C++ MPI-based parallel re-implementation of a legacy python code for proper orthogonal decomposition (POD)
The evolution of computational power, and the increasing availability of HPC resources to researchers, allows for pushing the envelope regarding scientific data generation and the subsequent data processing. In the area of fluid dynamics the Proper Orthogonal Decomposition (POD) method is increasingly being used to isolate constituting behaviors in fluid flows in the post-processing stage. The POD method is applicable to both numerically generated as well as experimentally generated datasets. Considering contemporary simulations and numerical experiments, the generated data set can be large. Due to the presence of large datasets of interest for post-processing effective and efficient algorithms and their implementations are of high interest.
At present the POD method implementation in use in our close proximity is in Python and of sequential type. Typically, applying this implementation to commonly encountered datasets require around 24 wall-clock hours to complete. It is believed that a performance-improvement can be achieved by, first of all, porting the implementation to a compiled language (such as, C/C++ or Fortran). The current implementation consists of several nested for-loops which should allow themselves for efficient parallelization. Secondly, as the POD method is in practice a Singular Value Decomposition (SVD), it is believed that both an own implementation as well as exploration of available linear algebra packages can be included in the project. Furthermore, the method used to generate input data to the POD algorithm is currently generating several small files on persistent storage. It is not expected to reduce the execution time to a significant extent, but the data loading (I/O) could also be considered for parallelization in this project. If time allows.

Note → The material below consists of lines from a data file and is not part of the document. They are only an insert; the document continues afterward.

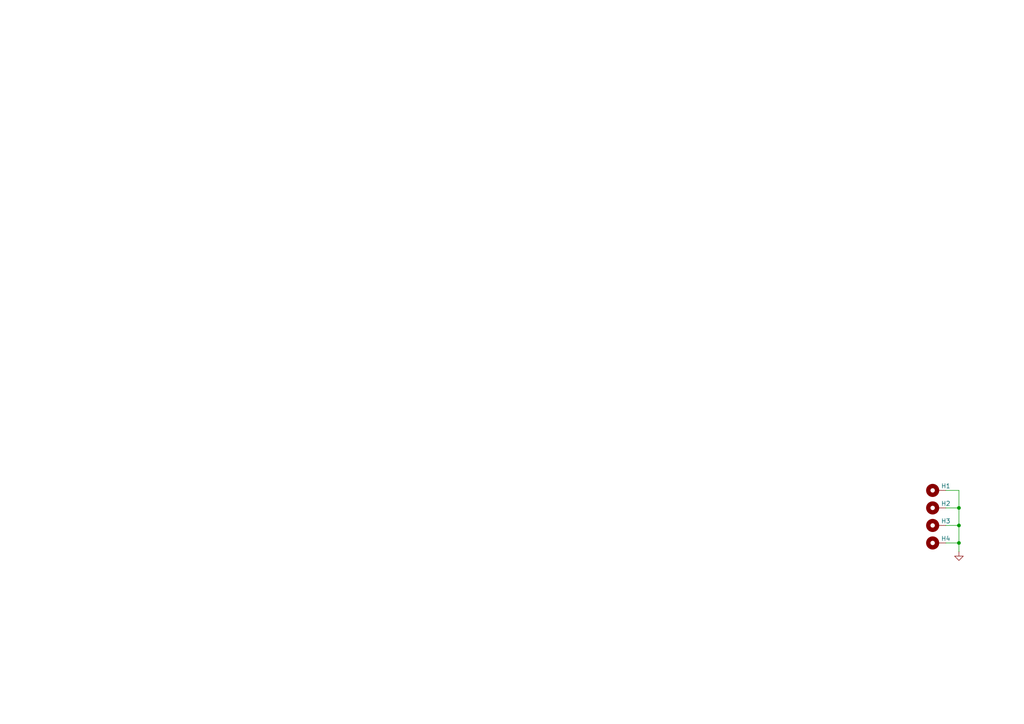
<source format=kicad_sch>
(kicad_sch
	(version 20250114)
	(generator "eeschema")
	(generator_version "9.0")
	(uuid "74fafa03-a255-46ac-b2a3-3905ac0a0772")
	(paper "A4")
	
	(bus_alias "I2C"
		(members "SDA" "SCL")
	)
	(bus_alias "SPI"
		(members "MOSI" "MISO" "SCLK" "CS")
	)
	(bus_alias "USB"
		(members "D+" "D-")
	)
	(junction
		(at 278.13 157.48)
		(diameter 0)
		(color 0 0 0 0)
		(uuid "99c8e9ab-6ee1-43ac-bf64-e6ab9b9f9993")
	)
	(junction
		(at 278.13 147.32)
		(diameter 0)
		(color 0 0 0 0)
		(uuid "9ebb5c16-4d35-45c0-8bd4-d72cac34521a")
	)
	(junction
		(at 278.13 152.4)
		(diameter 0)
		(color 0 0 0 0)
		(uuid "d47275de-268d-441f-86bd-12fa58306593")
	)
	(wire
		(pts
			(xy 278.13 147.32) (xy 278.13 152.4)
		)
		(stroke
			(width 0)
			(type default)
		)
		(uuid "16a161d7-e651-4638-9dcc-6bb9dbc3f2cc")
	)
	(wire
		(pts
			(xy 278.13 152.4) (xy 278.13 157.48)
		)
		(stroke
			(width 0)
			(type default)
		)
		(uuid "28e660a2-c8ab-4701-a8c7-e15512bf6f06")
	)
	(wire
		(pts
			(xy 274.32 142.24) (xy 278.13 142.24)
		)
		(stroke
			(width 0)
			(type default)
		)
		(uuid "3e82258e-11da-4ffc-a779-49ffadfe5c55")
	)
	(wire
		(pts
			(xy 278.13 157.48) (xy 278.13 160.02)
		)
		(stroke
			(width 0)
			(type default)
		)
		(uuid "a3849750-72a5-4afa-8c49-bc086dc9ba84")
	)
	(wire
		(pts
			(xy 278.13 142.24) (xy 278.13 147.32)
		)
		(stroke
			(width 0)
			(type default)
		)
		(uuid "b21eb03b-f03a-493b-8811-908cc52e7596")
	)
	(wire
		(pts
			(xy 274.32 152.4) (xy 278.13 152.4)
		)
		(stroke
			(width 0)
			(type default)
		)
		(uuid "b3c9d027-e074-4c53-8e20-5e5b991f5cb5")
	)
	(wire
		(pts
			(xy 274.32 147.32) (xy 278.13 147.32)
		)
		(stroke
			(width 0)
			(type default)
		)
		(uuid "be204605-89b8-442b-aa5b-e49fe7af7284")
	)
	(wire
		(pts
			(xy 274.32 157.48) (xy 278.13 157.48)
		)
		(stroke
			(width 0)
			(type default)
		)
		(uuid "efa9cb32-a8a2-4572-9ae3-7494df05cc25")
	)
	(symbol
		(lib_id "Mechanical:MountingHole_Pad")
		(at 271.78 157.48 90)
		(unit 1)
		(exclude_from_sim yes)
		(in_bom no)
		(on_board yes)
		(dnp no)
		(uuid "04c8f9a8-d1ef-4df7-af23-c5ba3765b94b")
		(property "Reference" "H4"
			(at 274.32 156.21 90)
			(effects
				(font
					(size 1.27 1.27)
				)
			)
		)
		(property "Value" "MountingHole_Pad"
			(at 271.7799 154.94 0)
			(effects
				(font
					(size 1.27 1.27)
				)
				(justify left)
				(hide yes)
			)
		)
		(property "Footprint" "MountingHole:MountingHole_3.2mm_M3_Pad_Via"
			(at 271.78 157.48 0)
			(effects
				(font
					(size 1.27 1.27)
				)
				(hide yes)
			)
		)
		(property "Datasheet" "~"
			(at 271.78 157.48 0)
			(effects
				(font
					(size 1.27 1.27)
				)
				(hide yes)
			)
		)
		(property "Description" "Mounting Hole with connection"
			(at 271.78 157.48 0)
			(effects
				(font
					(size 1.27 1.27)
				)
				(hide yes)
			)
		)
		(pin "1"
			(uuid "0ed252b8-47e8-4053-9bb7-7ab330d5dd62")
		)
		(instances
			(project "4-layer_board"
				(path "/74fafa03-a255-46ac-b2a3-3905ac0a0772"
					(reference "H4")
					(unit 1)
				)
			)
		)
	)
	(symbol
		(lib_id "Mechanical:MountingHole_Pad")
		(at 271.78 147.32 90)
		(unit 1)
		(exclude_from_sim yes)
		(in_bom no)
		(on_board yes)
		(dnp no)
		(uuid "3c67ca52-6c06-4b69-bbd8-9e8d7c5be2d4")
		(property "Reference" "H2"
			(at 274.32 146.05 90)
			(effects
				(font
					(size 1.27 1.27)
				)
			)
		)
		(property "Value" "MountingHole_Pad"
			(at 271.7799 144.78 0)
			(effects
				(font
					(size 1.27 1.27)
				)
				(justify left)
				(hide yes)
			)
		)
		(property "Footprint" "MountingHole:MountingHole_3.2mm_M3_Pad_Via"
			(at 271.78 147.32 0)
			(effects
				(font
					(size 1.27 1.27)
				)
				(hide yes)
			)
		)
		(property "Datasheet" "~"
			(at 271.78 147.32 0)
			(effects
				(font
					(size 1.27 1.27)
				)
				(hide yes)
			)
		)
		(property "Description" "Mounting Hole with connection"
			(at 271.78 147.32 0)
			(effects
				(font
					(size 1.27 1.27)
				)
				(hide yes)
			)
		)
		(pin "1"
			(uuid "65fe036d-b31e-45b8-b771-dbdcb2b7db0e")
		)
		(instances
			(project "4-layer_board"
				(path "/74fafa03-a255-46ac-b2a3-3905ac0a0772"
					(reference "H2")
					(unit 1)
				)
			)
		)
	)
	(symbol
		(lib_id "Mechanical:MountingHole_Pad")
		(at 271.78 152.4 90)
		(unit 1)
		(exclude_from_sim yes)
		(in_bom no)
		(on_board yes)
		(dnp no)
		(uuid "66f7691d-c760-4392-be76-041d610e65dc")
		(property "Reference" "H3"
			(at 274.32 151.13 90)
			(effects
				(font
					(size 1.27 1.27)
				)
			)
		)
		(property "Value" "MountingHole_Pad"
			(at 271.7799 149.86 0)
			(effects
				(font
					(size 1.27 1.27)
				)
				(justify left)
				(hide yes)
			)
		)
		(property "Footprint" "MountingHole:MountingHole_3.2mm_M3_Pad_Via"
			(at 271.78 152.4 0)
			(effects
				(font
					(size 1.27 1.27)
				)
				(hide yes)
			)
		)
		(property "Datasheet" "~"
			(at 271.78 152.4 0)
			(effects
				(font
					(size 1.27 1.27)
				)
				(hide yes)
			)
		)
		(property "Description" "Mounting Hole with connection"
			(at 271.78 152.4 0)
			(effects
				(font
					(size 1.27 1.27)
				)
				(hide yes)
			)
		)
		(pin "1"
			(uuid "b71abb88-e31f-4d60-b73c-1c2051ce0952")
		)
		(instances
			(project "4-layer_board"
				(path "/74fafa03-a255-46ac-b2a3-3905ac0a0772"
					(reference "H3")
					(unit 1)
				)
			)
		)
	)
	(symbol
		(lib_id "Mechanical:MountingHole_Pad")
		(at 271.78 142.24 90)
		(unit 1)
		(exclude_from_sim yes)
		(in_bom no)
		(on_board yes)
		(dnp no)
		(uuid "e2b4a91c-d541-4dee-851c-5d54ef2221f2")
		(property "Reference" "H1"
			(at 274.32 140.97 90)
			(effects
				(font
					(size 1.27 1.27)
				)
			)
		)
		(property "Value" "MountingHole_Pad"
			(at 271.7799 139.7 0)
			(effects
				(font
					(size 1.27 1.27)
				)
				(justify left)
				(hide yes)
			)
		)
		(property "Footprint" "MountingHole:MountingHole_3.2mm_M3_Pad_Via"
			(at 271.78 142.24 0)
			(effects
				(font
					(size 1.27 1.27)
				)
				(hide yes)
			)
		)
		(property "Datasheet" "~"
			(at 271.78 142.24 0)
			(effects
				(font
					(size 1.27 1.27)
				)
				(hide yes)
			)
		)
		(property "Description" "Mounting Hole with connection"
			(at 271.78 142.24 0)
			(effects
				(font
					(size 1.27 1.27)
				)
				(hide yes)
			)
		)
		(pin "1"
			(uuid "608e28e3-f48b-4a11-9c5a-4b035c94ff76")
		)
		(instances
			(project "4-layer_board"
				(path "/74fafa03-a255-46ac-b2a3-3905ac0a0772"
					(reference "H1")
					(unit 1)
				)
			)
		)
	)
	(symbol
		(lib_id "power:GND")
		(at 278.13 160.02 0)
		(unit 1)
		(exclude_from_sim no)
		(in_bom yes)
		(on_board yes)
		(dnp no)
		(fields_autoplaced yes)
		(uuid "e7d4e6f4-5877-4356-bde7-6101ed4f1757")
		(property "Reference" "#PWR01"
			(at 278.13 166.37 0)
			(effects
				(font
					(size 1.27 1.27)
				)
				(hide yes)
			)
		)
		(property "Value" "GND"
			(at 278.13 165.1 0)
			(effects
				(font
					(size 1.27 1.27)
				)
				(hide yes)
			)
		)
		(property "Footprint" ""
			(at 278.13 160.02 0)
			(effects
				(font
					(size 1.27 1.27)
				)
				(hide yes)
			)
		)
		(property "Datasheet" ""
			(at 278.13 160.02 0)
			(effects
				(font
					(size 1.27 1.27)
				)
				(hide yes)
			)
		)
		(property "Description" "Power symbol creates a global label with name \"GND\" , ground"
			(at 278.13 160.02 0)
			(effects
				(font
					(size 1.27 1.27)
				)
				(hide yes)
			)
		)
		(pin "1"
			(uuid "decd7372-9a1f-4ac6-a64d-bd2e676a6d35")
		)
		(instances
			(project "4-layer_board"
				(path "/74fafa03-a255-46ac-b2a3-3905ac0a0772"
					(reference "#PWR01")
					(unit 1)
				)
			)
		)
	)
	(sheet_instances
		(path "/"
			(page "1")
		)
	)
	(embedded_fonts no)
)

</source>
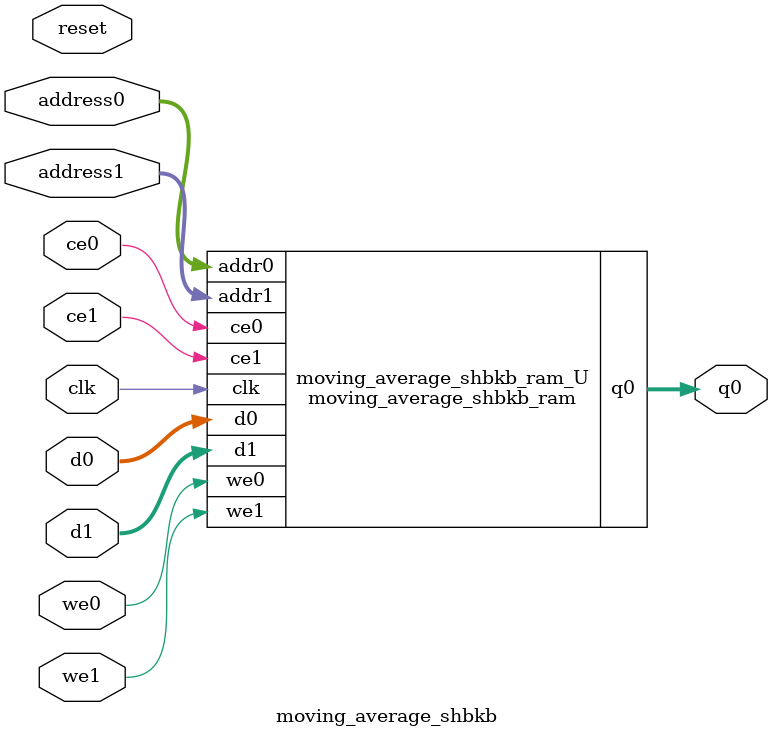
<source format=v>

`timescale 1 ns / 1 ps
module moving_average_shbkb_ram (addr0, ce0, d0, we0, q0, addr1, ce1, d1, we1,  clk);

parameter DWIDTH = 16;
parameter AWIDTH = 10;
parameter MEM_SIZE = 1024;

input[AWIDTH-1:0] addr0;
input ce0;
input[DWIDTH-1:0] d0;
input we0;
output reg[DWIDTH-1:0] q0;
input[AWIDTH-1:0] addr1;
input ce1;
input[DWIDTH-1:0] d1;
input we1;
input clk;

(* ram_style = "block" *)reg [DWIDTH-1:0] ram[0:MEM_SIZE-1];




always @(posedge clk)  
begin 
    if (ce0) 
    begin
        if (we0) 
        begin 
            ram[addr0] <= d0; 
            q0 <= d0;
        end 
        else 
            q0 <= ram[addr0];
    end
end


always @(posedge clk)  
begin 
    if (ce1) 
    begin
        if (we1) 
        begin 
            ram[addr1] <= d1; 
        end 
    end
end


endmodule


`timescale 1 ns / 1 ps
module moving_average_shbkb(
    reset,
    clk,
    address0,
    ce0,
    we0,
    d0,
    q0,
    address1,
    ce1,
    we1,
    d1);

parameter DataWidth = 32'd16;
parameter AddressRange = 32'd1024;
parameter AddressWidth = 32'd10;
input reset;
input clk;
input[AddressWidth - 1:0] address0;
input ce0;
input we0;
input[DataWidth - 1:0] d0;
output[DataWidth - 1:0] q0;
input[AddressWidth - 1:0] address1;
input ce1;
input we1;
input[DataWidth - 1:0] d1;



moving_average_shbkb_ram moving_average_shbkb_ram_U(
    .clk( clk ),
    .addr0( address0 ),
    .ce0( ce0 ),
    .we0( we0 ),
    .d0( d0 ),
    .q0( q0 ),
    .addr1( address1 ),
    .ce1( ce1 ),
    .we1( we1 ),
    .d1( d1 ));

endmodule


</source>
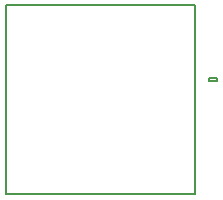
<source format=gto>
G04 #@! TF.GenerationSoftware,KiCad,Pcbnew,no-vcs-found-a20cce0~59~ubuntu16.04.1*
G04 #@! TF.CreationDate,2017-08-21T15:18:52+01:00*
G04 #@! TF.ProjectId,okgo2usbcontrol,6F6B676F32757362636F6E74726F6C2E,rev?*
G04 #@! TF.SameCoordinates,Original*
G04 #@! TF.FileFunction,Legend,Top*
G04 #@! TF.FilePolarity,Positive*
%FSLAX46Y46*%
G04 Gerber Fmt 4.6, Leading zero omitted, Abs format (unit mm)*
G04 Created by KiCad (PCBNEW no-vcs-found-a20cce0~59~ubuntu16.04.1) date Mon Aug 21 15:18:52 2017*
%MOMM*%
%LPD*%
G01*
G04 APERTURE LIST*
%ADD10C,0.150000*%
G04 APERTURE END LIST*
D10*
X124825000Y-110425000D02*
X124175000Y-110425000D01*
X124825000Y-110175000D02*
X124825000Y-110425000D01*
X124175000Y-110175000D02*
X124825000Y-110175000D01*
X124175000Y-110425000D02*
X124175000Y-110175000D01*
X107000000Y-120000000D02*
X107000000Y-104000000D01*
X107000000Y-104000000D02*
X123000000Y-104000000D01*
X123000000Y-104000000D02*
X123000000Y-120000000D01*
X123000000Y-120000000D02*
X107000000Y-120000000D01*
M02*

</source>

Marc Rovira (marrs@kth.se), Yazhou Shen (yashen@kth.se), Kristian Rönnberg (kriron@kth.se)
We are currently all working on CFD at the Mechanics department at KTH. All of as either are or are intending to apply POD in our research. POD is applied to datasets generated with OpenFOAM. We currently have good datasets, and a reference implementation, which we can be used as starting points for the project. Kristian is not located at KTH more than once per week, so we intend to exercise version control and usage of GitHub to store and manage our progress. Furthermore, our intention is first to port the implementation from Python to C/C++, which will allow for a benchmarking of a compiled vs. interpreted language. The second step is to parallelize the code using MPI. The reason for choosing MPI is that we are currently working extensively with OpenFOAM, which is parallelized using MPI, and thus consider this to be a good chance to get a glimpse of how this works. Hence, SMP is not considered at the moment. As a third, and optional step, an OpenMP or CUDA-based implementation could be considered. In addition to learning more about parallel programming and MPI, a working implementation that will facilitate our future research is the desired outcome. Experience using git and collaborating on a publicly shared and off-site hosted source code repository, such as GitHub, is also of relevance.